# Thumbs Down On ALL American Canner



## Dove150 (Jun 5, 2011)

I've read all the hype on just about every prepping forum I've visited about how good All American Canners are. I couldn't wait to get one, yeah they are expensive but top of the line is worth it, right? Wrong!

When I can get it to seal properly I love it, the problem is I cannot get it to seal properly every time. Years ago I was given an old, old canner, 40 years old. New ring new gauge and it works every time.

Sometimes I've spent more time trying to tighten the lid up evenly than it took to can the food.

Right now I've got a canner full of food that I am going to have to freeze because the third attempt to get the lid right failed. 

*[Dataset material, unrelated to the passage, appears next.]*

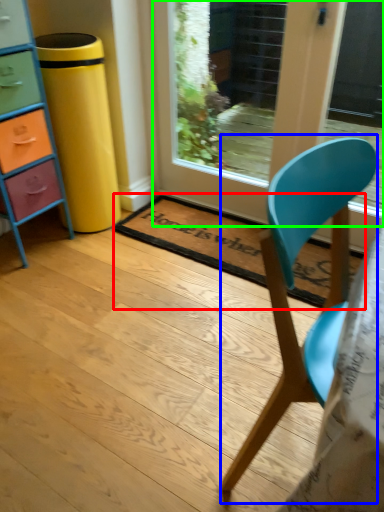
Question: Which is farther away from mat (highlighted by a red box)? chair (highlighted by a blue box) or door (highlighted by a green box)?

Choices:
 (A) chair
 (B) door

Answer: (A)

I am waiting for a reply from the company now but if any of you know a solution to make this thing work right please tell me.
Thank you


----------



## FrankW (Mar 10, 2012)

It is things like this that are valuable feedback for this community. Thank you for posting.


----------



## zimmy (Aug 17, 2012)

I don't understand why you would be having a problem, my canner works first time every time. Check the beveled edge on both the canner and lid for nicks, oil the sealing surface on both the canner and lid, line up the arrow on the lid and line on the canner and turn clockwise. You have a very high quality canner there if it doesn't seal there must me a manufacturing quality control problem. I hope you figure out your problem and change your mind about the All American.


----------



## Gophfer (Feb 14, 2017)

I have 2 of them. No problems. Occasionally I need to Vaseline the area where the lid meets the body, but that is in the instructions.


----------



## Idaholady (Apr 24, 2010)

I used a little Vaseline on my new one. I now have a Presto and use that one all the time without any lid problems. My All American is a small one....so it sets on the shelf.


----------



## Quills (Jun 14, 2011)

I love my All American canner — I have an old Presto that was my grandmother’s, then my mother’s, and now mine, but the whole rubber seal thing bothers me. The All American is simple and straightforward to use, and this year alone, I’ve processed around 500 jars of food through it. I’ve been canning for over thirty years, and this canner is the best I’ve ever used. I would suggest that if you are having problems getting it to seal, then you have a dud.


----------